Andreas Fink wrote:
>
> > > Index: gw/smsbox.c
> >> ===================================================================
> >> RCS file: /home/cvs/gateway/gw/smsbox.c,v
> >> retrieving revision 1.156
> >> diff -r1.156 smsbox.c
> >> 1392,1395d1391
> >> < if (charset_processing(charset, &body, coding) == -1) {
> >> < *status = 415;
> >> < ret = octstr_create("Charset or body misformed, rejected");
> >> < }
> >
> >votings from the smsbox hackers for the proposed change?! Andreas?
> >Nick?
>
> if its a bug, lets fix it.
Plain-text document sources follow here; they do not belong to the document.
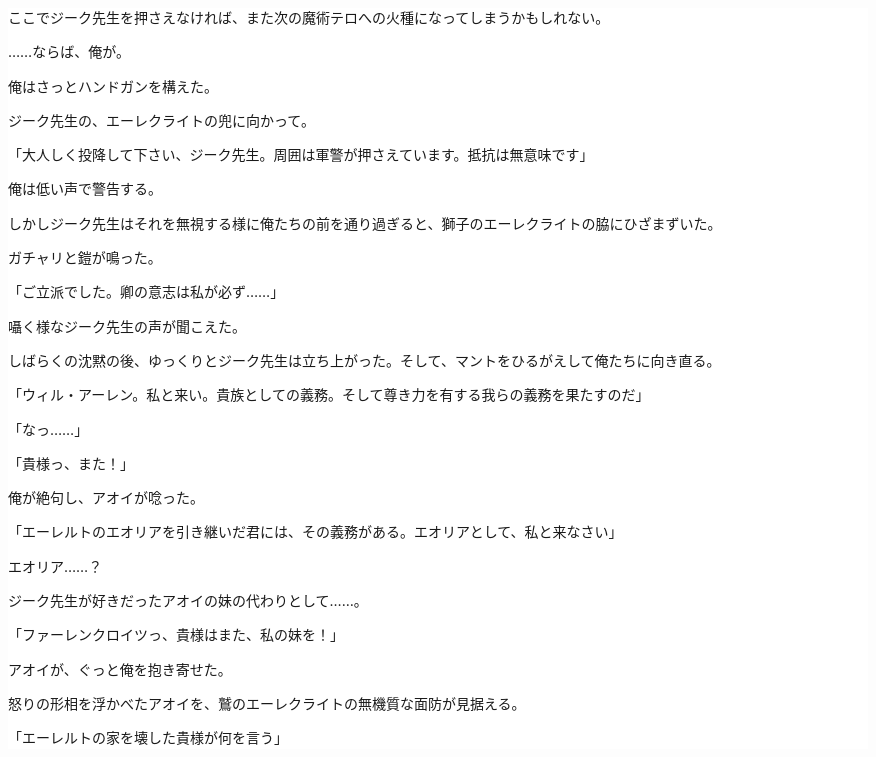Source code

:   ここでジーク先生を押さえなければ、また次の魔術テロへの火種になってしまうかもしれない。
 </p>
 <p id="L572">
  ……ならば、俺が。
 </p>
 <p id="L573">
  俺はさっとハンドガンを構えた。
 </p>
 <p id="L574">
  ジーク先生の、エーレクライトの兜に向かって。
 </p>
 <p id="L575">
  「大人しく投降して下さい、ジーク先生。周囲は軍警が押さえています。抵抗は無意味です」
 </p>
 <p id="L576">
  俺は低い声で警告する。
 </p>
 <p id="L577">
  しかしジーク先生はそれを無視する様に俺たちの前を通り過ぎると、獅子のエーレクライトの脇にひざまずいた。
 </p>
 <p id="L578">
  ガチャリと鎧が鳴った。
 </p>
 <p id="L579">
  「ご立派でした。卿の意志は私が必ず……」
 </p>
 <p id="L580">
  囁く様なジーク先生の声が聞こえた。
 </p>
 <p id="L581">
  しばらくの沈黙の後、ゆっくりとジーク先生は立ち上がった。そして、マントをひるがえして俺たちに向き直る。
 </p>
 <p id="L582">
  「ウィル・アーレン。私と来い。貴族としての義務。そして尊き力を有する我らの義務を果たすのだ」
 </p>
 <p id="L583">
  「なっ……」
 </p>
 <p id="L584">
  「貴様っ、また！」
 </p>
 <p id="L585">
  俺が絶句し、アオイが唸った。
 </p>
 <p id="L586">
  「エーレルトのエオリアを引き継いだ君には、その義務がある。エオリアとして、私と来なさい」
 </p>
 <p id="L587">
  エオリア……？
 </p>
 <p id="L588">
  ジーク先生が好きだったアオイの妹の代わりとして……。
 </p>
 <p id="L589">
  「ファーレンクロイツっ、貴様はまた、私の妹を！」
 </p>
 <p id="L590">
  アオイが、ぐっと俺を抱き寄せた。
 </p>
 <p id="L591">
  怒りの形相を浮かべたアオイを、鷲のエーレクライトの無機質な面防が見据える。
 </p>
 <p id="L592">
  「エーレルトの家を壊した貴様が何を言う」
I had a user complaining that he has
> problems with greek characters. Sounds like the source of the problem.
>
Actually this is a bug (I think) I found trying to solve the problem
with greek characters.
Removing this line is not enough.
The code in charset processing does well when coding==DC_UCS2 (well this
is the easy case).
It also does well when coding==DC_7BIT and charset=="ISO-8859-1"(well
that is even easier: just do nothing)
But when coding==DC_7BIT and charset!="ISO-8859-1" it seems to be trying
to do something like this:
first ... encode to UTF-8
then UTF-8 to ISO-8859-1
allways using libxml calls.
Actually the code for UTF-8 to ISO-8859-1 is wrong and commented out.
/* UTF-8 to ISO-8859-1 */
/* charset = octstr_create("ISO-8859-1");
if (charset_from_utf8(new*body, &temp, charset) >= 0) {
octstr_destroy(new*body);
new*body = temp;
octstr_dump(new*body, 0);
octstr_destroy(charset);
} else {
octstr_destroy(charset);
octstr_destroy(new*body);
return NULL;
}
debug("sms.http", 0, "coding=7bit, after iso8859-1, msgdata is %s",
octstr_get_cstr(n
ew*body));
*/
Anyway it would *NOT* do the job. libxml maps any characters that not
map directly to ISO-8859-1 to something like this Μ (the XML way).
Which is not good!
I am working on a solution for the greek characters, which must be
relatively easy since GSM default alphabet has all the GREEK capital
letters.
But I don't know how to give more general solution for all the possible
charsets (other than ISO-8859-7 which is for Greek).